A defesa das cerca de 200 pessoas condenadas por rebelião na província angolana da Lunda Sul considerou hoje que o processo teve “razões políticas" e não jurídicas e visou inibir o exercício das liberdades de manifestação na região.
“Tem sim algum cunho político,
porque nos parece que a ideia é reprimir qualquer tentativa de quem tenta
reclamar sobre a autonomia ou independência daquela zona, mas entendemos que a
questão de fundo das reclamações daquela comunidade tem a ver com condições
sociais, a pobreza”, afirmou hoje o advogado Guilherme Neves.
Em declarações à Lusa, o presidente da Associação Mãos Livres, organização
não-governamental angolana promotora dos direitos humanos e defensora dos 198
cidadãos condenados por rebelião e participação em motim, considerou tratar-se
de um processo “meramente político”.
Para a Mãos Livres, que recorreu da decisão, o Tribunal da Comarca de
Saurimo não provou grande parte das acusações imputadas aos arguidos.
“Porque reclamar um direito não pode significar prisão”, frisou Guilherme
Neves, salientando que os cidadãos, à data dos factos (outubro de 2023) não
provaram qualquer motim.
“Entendemos que não houve motim algum, eles (efetivos da polícia)

_ _ _ _

Requisito A: Disponha em CSV de duas colunas, campo e valor, a listagem desde a linha com "state / province: San Lorenzo" até a linha com "state / province: Cusco", ambas incluídas. Gere uma linha do CSV para cada linha da listagem, com cada valor entre aspas e as quebras de linha trocadas por espaços.

_ _ _ _

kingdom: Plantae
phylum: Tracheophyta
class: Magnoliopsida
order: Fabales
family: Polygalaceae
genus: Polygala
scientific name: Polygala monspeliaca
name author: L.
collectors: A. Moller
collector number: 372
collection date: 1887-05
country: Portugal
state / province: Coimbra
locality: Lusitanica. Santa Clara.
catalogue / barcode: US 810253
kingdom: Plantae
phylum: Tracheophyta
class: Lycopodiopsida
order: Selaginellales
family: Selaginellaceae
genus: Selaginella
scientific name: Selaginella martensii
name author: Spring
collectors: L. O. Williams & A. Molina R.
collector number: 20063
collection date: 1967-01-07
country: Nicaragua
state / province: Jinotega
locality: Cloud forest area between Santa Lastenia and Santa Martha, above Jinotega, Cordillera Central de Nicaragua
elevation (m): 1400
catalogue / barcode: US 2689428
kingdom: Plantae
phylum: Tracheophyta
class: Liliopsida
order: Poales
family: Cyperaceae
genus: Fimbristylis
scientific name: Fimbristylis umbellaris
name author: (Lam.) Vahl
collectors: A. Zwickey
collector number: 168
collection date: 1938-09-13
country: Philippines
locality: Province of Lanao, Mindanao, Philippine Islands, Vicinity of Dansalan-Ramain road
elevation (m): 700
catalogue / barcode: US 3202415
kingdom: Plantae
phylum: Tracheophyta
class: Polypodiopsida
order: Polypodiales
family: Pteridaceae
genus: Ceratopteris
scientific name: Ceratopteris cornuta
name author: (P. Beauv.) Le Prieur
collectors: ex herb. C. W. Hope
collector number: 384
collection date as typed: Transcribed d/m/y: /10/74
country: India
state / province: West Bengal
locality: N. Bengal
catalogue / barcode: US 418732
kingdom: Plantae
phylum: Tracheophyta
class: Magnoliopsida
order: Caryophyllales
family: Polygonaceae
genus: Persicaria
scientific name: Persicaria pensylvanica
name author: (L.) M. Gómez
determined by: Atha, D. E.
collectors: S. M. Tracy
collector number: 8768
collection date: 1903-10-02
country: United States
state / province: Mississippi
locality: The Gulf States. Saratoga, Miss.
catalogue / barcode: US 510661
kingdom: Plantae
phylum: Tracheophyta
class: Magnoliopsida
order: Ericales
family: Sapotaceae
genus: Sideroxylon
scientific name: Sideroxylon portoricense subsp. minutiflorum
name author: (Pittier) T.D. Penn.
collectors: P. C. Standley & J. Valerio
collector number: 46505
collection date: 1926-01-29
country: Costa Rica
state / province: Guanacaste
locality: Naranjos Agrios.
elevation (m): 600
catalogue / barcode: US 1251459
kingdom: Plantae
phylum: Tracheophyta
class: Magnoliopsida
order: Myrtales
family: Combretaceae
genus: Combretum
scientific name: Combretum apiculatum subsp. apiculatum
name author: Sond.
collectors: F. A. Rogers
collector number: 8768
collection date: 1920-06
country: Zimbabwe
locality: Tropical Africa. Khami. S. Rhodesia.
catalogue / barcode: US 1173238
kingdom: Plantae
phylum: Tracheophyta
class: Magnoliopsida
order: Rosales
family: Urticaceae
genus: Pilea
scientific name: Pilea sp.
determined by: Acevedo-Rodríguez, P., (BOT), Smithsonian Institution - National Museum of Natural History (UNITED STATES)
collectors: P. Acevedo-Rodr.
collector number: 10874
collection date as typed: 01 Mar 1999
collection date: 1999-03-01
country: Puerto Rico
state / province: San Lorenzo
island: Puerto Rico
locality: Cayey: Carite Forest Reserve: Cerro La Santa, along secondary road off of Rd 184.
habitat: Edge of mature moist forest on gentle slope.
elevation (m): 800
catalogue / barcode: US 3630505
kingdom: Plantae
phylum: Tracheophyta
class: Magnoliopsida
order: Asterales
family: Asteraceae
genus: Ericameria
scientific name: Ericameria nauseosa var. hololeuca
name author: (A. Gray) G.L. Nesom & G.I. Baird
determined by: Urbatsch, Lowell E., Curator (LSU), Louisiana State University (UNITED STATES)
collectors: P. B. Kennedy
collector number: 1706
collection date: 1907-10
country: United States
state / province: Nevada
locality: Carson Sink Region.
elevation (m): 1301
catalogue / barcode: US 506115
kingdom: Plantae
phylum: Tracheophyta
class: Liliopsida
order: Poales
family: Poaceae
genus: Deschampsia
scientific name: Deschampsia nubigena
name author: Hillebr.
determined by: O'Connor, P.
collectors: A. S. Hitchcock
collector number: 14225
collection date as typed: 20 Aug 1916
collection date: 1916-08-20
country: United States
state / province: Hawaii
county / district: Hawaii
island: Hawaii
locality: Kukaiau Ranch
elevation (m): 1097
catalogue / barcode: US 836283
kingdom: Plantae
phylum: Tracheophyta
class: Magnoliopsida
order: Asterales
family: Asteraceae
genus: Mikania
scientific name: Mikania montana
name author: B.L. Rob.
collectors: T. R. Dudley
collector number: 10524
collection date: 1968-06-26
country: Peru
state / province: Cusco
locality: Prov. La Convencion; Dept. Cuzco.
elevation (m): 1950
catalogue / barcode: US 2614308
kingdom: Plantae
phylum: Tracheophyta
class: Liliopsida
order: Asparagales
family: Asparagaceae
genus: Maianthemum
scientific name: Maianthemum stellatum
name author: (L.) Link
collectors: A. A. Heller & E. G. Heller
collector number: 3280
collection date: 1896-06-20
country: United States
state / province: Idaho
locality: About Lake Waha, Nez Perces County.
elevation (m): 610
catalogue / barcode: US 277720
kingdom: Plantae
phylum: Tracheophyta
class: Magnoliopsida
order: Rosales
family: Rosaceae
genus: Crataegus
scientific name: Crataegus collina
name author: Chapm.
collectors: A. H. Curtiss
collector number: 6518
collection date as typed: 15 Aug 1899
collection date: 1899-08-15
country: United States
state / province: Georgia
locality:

_ _ _ _

Requisito B: Prossiga com o texto sobre a condenação por rebelião na Lunda Sul a partir do ponto em que ele termina.

Resultado do exercício A:
campo,valor
"state / province:","San Lorenzo"
"island:","Puerto Rico"
"locality:","Cayey: Carite Forest Reserve: Cerro La Santa, along secondary road off of Rd 184."
"habitat:","Edge of mature moist forest on gentle slope."
"elevation (m):","800"
"catalogue / barcode:","US 3630505"
"kingdom:","Plantae"
"phylum:","Tracheophyta"
"class:","Magnoliopsida"
"order:","Asterales"
"family:","Asteraceae"
"genus:","Ericameria"
"scientific name:","Ericameria nauseosa var. hololeuca"
"name author:","(A. Gray) G.L. Nesom & G.I. Baird"
"determined by:","Urbatsch, Lowell E., Curator (LSU), Louisiana State University (UNITED STATES)"
"collectors:","P. B. Kennedy"
"collector number:","1706"
"collection date:","1907-10"
"country:","United States"
"state / province:","Nevada"
"locality:","Carson Sink Region."
"elevation (m):","1301"
"catalogue / barcode:","US 506115"
"kingdom:","Plantae"
"phylum:","Tracheophyta"
"class:","Liliopsida"
"order:","Poales"
"family:","Poaceae"
"genus:","Deschampsia"
"scientific name:","Deschampsia nubigena"
"name author:","Hillebr."
"determined by:","O'Connor, P."
"collectors:","A. S. Hitchcock"
"collector number:","14225"
"collection date as typed:","20 Aug 1916"
"collection date:","1916-08-20"
"country:","United States"
"state / province:","Hawaii"
"county / district:","Hawaii"
"island:","Hawaii"
"locality:","Kukaiau Ranch"
"elevation (m):","1097"
"catalogue / barcode:","US 836283"
"kingdom:","Plantae"
"phylum:","Tracheophyta"
"class:","Magnoliopsida"
"order:","Asterales"
"family:","Asteraceae"
"genus:","Mikania"
"scientific name:","Mikania montana"
"name author:","B.L. Rob."
"collectors:","T. R. Dudley"
"collector number:","10524"
"collection date:","1968-06-26"
"country:","Peru"
"state / province:","Cusco"

Resultado do exercício B:
provocaram o motim e o povo em nenhum momento se rebelou. Era uma manifestação
pacífica só que foi interpretada como uma rebelião”, argumentou.
Independentemente de ser uma “comunidade abençoada” com recursos naturais,
como diamantes, realçou o responsável, a pobreza extrema e a falta de
oportunidades na região das lundas deram azo àquela “manifestação pacífica”,
insistiu.
Perto de 200 pessoas foram condenadas pelo Tribunal da Comarca de Saurimo
com penas entre os dois e oito anos de prisão pelos crimes de associação
criminosa, rebelião, participação em motim e desobediência, na sequência de
tumultos registados em 2023.
São no total 198 arguidos condenados pelo referido tribunal, após estes
participarem em tumultos registados nos dias 07 e 08 de outubro de 2023, na
cidade de Saurimo, província angolana da Lunda Sul, leste de Angola, noticiou
na quarta-feira a Televisão Pública de Angola (TPA).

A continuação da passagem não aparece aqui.